Building and shipping the software is perhaps half the work - another half of the work is growing and maintaining the scaffolding to rapidly, automatically and reliably measure the properties of the software that you wish it to have.
It seems no-one here is arguing that YAGNI should be applied to justify not building automated tests.
Interesting. I've found myself working almost entirely without unit tests (at least when I have an advanced type system) - making small incremental changes means that if an end-to-end test starts failing there's only a very small number of places that could have caused that failure. What kind of problems did you face? Why were they hard to diagnose?
I definitely did not have an advanced type system helping me out. This was a SystemVerilog testbench. SystemVerilog has a type system akin to Java's or C's. Actually it's probably worse than either of those. It's a real Frankenstein's monster of a language.
The general idea with SystemVerilog is you have a low-level model of the hardware made up of language primitives like wires and logic functions. Then you wrap that in a few layers of testbench code. Each layer ups the abstraction level until at your top level you can write tests in terms of high level transactions (in this case it was a flash controller, so you could do simple commands like write, read, erase). The layers all take care of converting those high-level transactions into (eventually at the bottom layer) wiggling the input wires of the hardware at just the right times. It goes the other way too, monitoring the output wires of the hardware and converting those wiggles into high-level response transactions (such as, "here's the read data you requested"). The net result is you should be able to write succinct tests at a high-level of abstraction that exercise a lot of the hardware (wiggles a lot of the wires a lot of different ways).
There were actually two testbenches that shared some of this code and among them at least three different code paths from high-level to low-level and back again that gave me trouble. If I had unit tests isolating each of those layers it would have been a lot easier to find which layer was dropping a byte of data here or adding extra padding there.
EDIT: I just noticed the "small incremental changes" part of your question. That's the other thing about not having unit tests. I had to get the whole thing to compile and run before I could test any change, and that meant changing every layer to handle the variable sized data. Part way through I did stop to write unit tests for the trickiest (lowest-level) layer.
Yes!

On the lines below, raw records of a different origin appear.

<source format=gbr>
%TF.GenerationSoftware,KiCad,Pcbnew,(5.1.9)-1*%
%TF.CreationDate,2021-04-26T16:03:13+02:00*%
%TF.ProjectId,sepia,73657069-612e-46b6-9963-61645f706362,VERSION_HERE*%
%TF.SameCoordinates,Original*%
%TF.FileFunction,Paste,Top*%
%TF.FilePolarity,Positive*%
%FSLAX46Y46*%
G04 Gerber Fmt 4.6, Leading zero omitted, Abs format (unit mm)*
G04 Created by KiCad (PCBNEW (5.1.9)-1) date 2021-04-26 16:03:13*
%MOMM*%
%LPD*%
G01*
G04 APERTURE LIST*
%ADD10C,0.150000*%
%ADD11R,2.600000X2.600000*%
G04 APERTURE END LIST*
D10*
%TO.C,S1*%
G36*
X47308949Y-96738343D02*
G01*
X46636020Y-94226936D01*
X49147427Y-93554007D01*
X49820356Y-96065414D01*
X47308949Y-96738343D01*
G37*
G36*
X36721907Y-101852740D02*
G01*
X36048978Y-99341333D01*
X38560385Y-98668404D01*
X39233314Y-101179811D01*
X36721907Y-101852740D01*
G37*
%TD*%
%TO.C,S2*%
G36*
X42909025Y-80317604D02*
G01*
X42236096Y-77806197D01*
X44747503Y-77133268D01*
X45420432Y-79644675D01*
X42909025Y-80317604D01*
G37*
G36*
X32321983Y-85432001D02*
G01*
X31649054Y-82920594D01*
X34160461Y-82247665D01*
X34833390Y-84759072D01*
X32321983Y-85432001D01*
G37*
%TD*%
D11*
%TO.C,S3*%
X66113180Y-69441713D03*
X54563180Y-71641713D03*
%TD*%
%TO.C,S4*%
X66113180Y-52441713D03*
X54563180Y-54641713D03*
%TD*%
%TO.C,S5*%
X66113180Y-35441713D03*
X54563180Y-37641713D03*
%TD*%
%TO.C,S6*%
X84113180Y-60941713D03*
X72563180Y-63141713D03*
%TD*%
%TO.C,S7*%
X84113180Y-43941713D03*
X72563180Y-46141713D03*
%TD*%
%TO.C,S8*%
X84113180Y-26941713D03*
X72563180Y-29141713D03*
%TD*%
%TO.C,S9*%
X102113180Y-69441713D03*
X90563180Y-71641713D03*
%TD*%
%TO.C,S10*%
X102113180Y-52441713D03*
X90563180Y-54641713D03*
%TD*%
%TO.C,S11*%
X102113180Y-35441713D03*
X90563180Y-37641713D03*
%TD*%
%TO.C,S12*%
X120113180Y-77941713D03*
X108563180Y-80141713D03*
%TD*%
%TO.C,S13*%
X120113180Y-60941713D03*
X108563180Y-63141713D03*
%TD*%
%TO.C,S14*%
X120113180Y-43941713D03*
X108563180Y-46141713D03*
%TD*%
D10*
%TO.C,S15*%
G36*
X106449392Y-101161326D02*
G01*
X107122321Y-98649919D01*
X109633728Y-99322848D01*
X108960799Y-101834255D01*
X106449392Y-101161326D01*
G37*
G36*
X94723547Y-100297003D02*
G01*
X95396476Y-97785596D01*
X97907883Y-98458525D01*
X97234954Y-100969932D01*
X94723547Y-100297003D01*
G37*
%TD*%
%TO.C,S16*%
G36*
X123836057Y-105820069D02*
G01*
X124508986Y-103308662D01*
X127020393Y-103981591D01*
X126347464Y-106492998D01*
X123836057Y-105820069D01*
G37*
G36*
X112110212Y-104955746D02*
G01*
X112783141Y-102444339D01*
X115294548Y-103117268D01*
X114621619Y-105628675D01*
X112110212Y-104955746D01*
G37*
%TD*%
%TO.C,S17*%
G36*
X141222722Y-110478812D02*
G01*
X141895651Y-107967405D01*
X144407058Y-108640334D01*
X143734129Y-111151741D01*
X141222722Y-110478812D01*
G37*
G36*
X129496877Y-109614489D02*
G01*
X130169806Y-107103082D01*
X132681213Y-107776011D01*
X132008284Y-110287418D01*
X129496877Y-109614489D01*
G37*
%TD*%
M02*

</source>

And in this case, you “cursed” yourself for not making the prediction that this change would be necessary. One discounts the 100 other wrong predictions that would have accompanied this right one.
The incredibly interesting thing about this example is that it sounds like the design actually had to change in two ways: 1) the value had to be configurable and 2) it had to be configurable on the fly.

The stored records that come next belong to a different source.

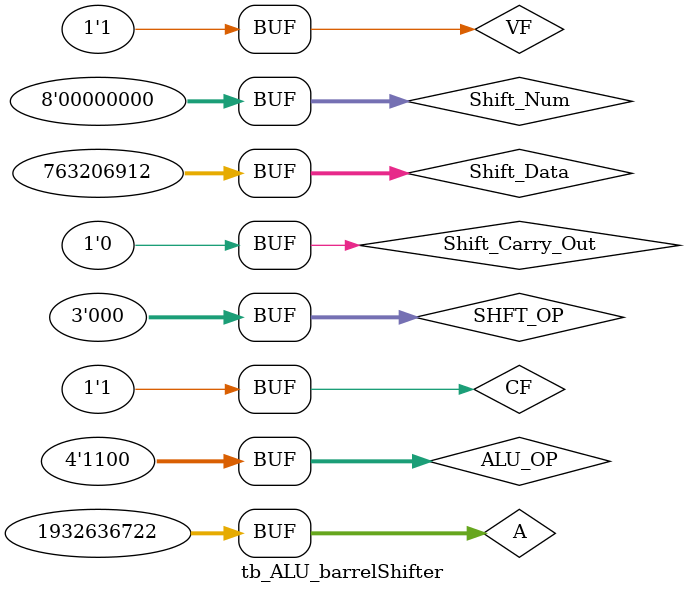
<source format=v>
`timescale 1ns / 1ps


module tb_ALU_barrelShifter();
    reg [32:1] A;
    reg [32:1] Shift_Data; 
    reg [8:1] Shift_Num; 
    reg [3:1] SHFT_OP;
    reg [4:1] ALU_OP;
    reg CF,VF;
    
    wire [32:1] Shift_Out;
    wire Shift_Carry_Out=0;
    wire [32:1] F;
    wire [4:1] NZCV;
    
    initial begin
        SHFT_OP=3'b001; Shift_Num=8'd3;
        Shift_Data = 32'h3ac50001;
        ALU_OP=4'b0101; 
        A = 32'h9a4d882b;
        CF=1'b1; VF=1'b0;
        #100;
        
        SHFT_OP=3'b000; Shift_Num=8'd35;
        Shift_Data = 32'h2342689a;
        ALU_OP=4'b1100;
        A = 32'hee34fa12;
        CF=1'b0; VF=1'b1;
        #100;
        
        SHFT_OP=3'b010; Shift_Num=8'd0;
        Shift_Data = 32'hf0000000;
        ALU_OP=4'b0001;
        A = 32'h8b49da1f;
        CF=1'b0; VF=1'b0;
        #100;
        
        SHFT_OP=3'b010; Shift_Num=8'd12;
        Shift_Data = 32'h5f5555f5;
        ALU_OP=4'b0111;
        A = 32'h98463f4f;
        CF=1'b0; VF=1'b0;
        #100;
        
        SHFT_OP=3'b100; Shift_Num=8'd6;
        Shift_Data = 32'h8a9d029d;
        ALU_OP=4'b1010;
        A = 32'h4b5c6d7e;
        CF=1'b1; VF=1'b1;
        #100;

        SHFT_OP=3'b101; Shift_Num=8'd40;
        Shift_Data = 32'h8a9d029d;
        ALU_OP=4'b1101;
        A = 32'hbcdef123;
        CF=1'b1; VF=1'b1;
        #100;

        SHFT_OP=3'b111; Shift_Num=8'd0;
        Shift_Data = 32'h888ee888;
        ALU_OP=4'b1111;
        A = 32'h3343dacd;
        CF=1'b0; VF=1'b1;
        #100;

        SHFT_OP=3'b110; Shift_Num=8'd1;
        Shift_Data = 32'h3f3f3f3f;
        ALU_OP=4'b0011;
        A = 32'h87654321;
        CF=1'b1; VF=1'b0;
        #100;

        SHFT_OP=3'b000; Shift_Num=8'd0;
        Shift_Data = 32'h2d7d9d00;
        ALU_OP=4'b1100;
        A = 32'h7331b232;
        CF=1'b1; VF=1'b1;
        //#100;        
        
    end  
    
    barrelShifter Shift_Instance(.SHFT_OP(SHFT_OP),.Shift_Data(Shift_Data),.Shift_Num(Shift_Num),.Carry_flag(CF),.Shift_Out(Shift_Out),.Shift_Carry_Out(Shift_Carry_Out));
    ALU ALU_Instance(ALU_OP,A,Shift_Out,Shift_Carry_Out,CF,VF,NZCV,F);
endmodule

</source>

Anticipating and designing for (1) is simple enough - the costs that the article refers to are quite low - but to think ahead and design for (2) is a completely different task that might radically complect the code.
You caught the subtlety that I should have emphasized more. Number 2 was the really difficult part. We had some hard-coded constants as others guessed, which also made this really hard, but just fixing that problem was wasn't enough.
I started to curse YAGNI in the middle of that chore, but then I paused and thought about the many months of productive use of this code that we had been enjoying before this point. And even though it took me significant time to make that change, the production code was still running along just fine during all that time, still bringing us value. I decided that I was glad we had said, "YAGNI" at the start.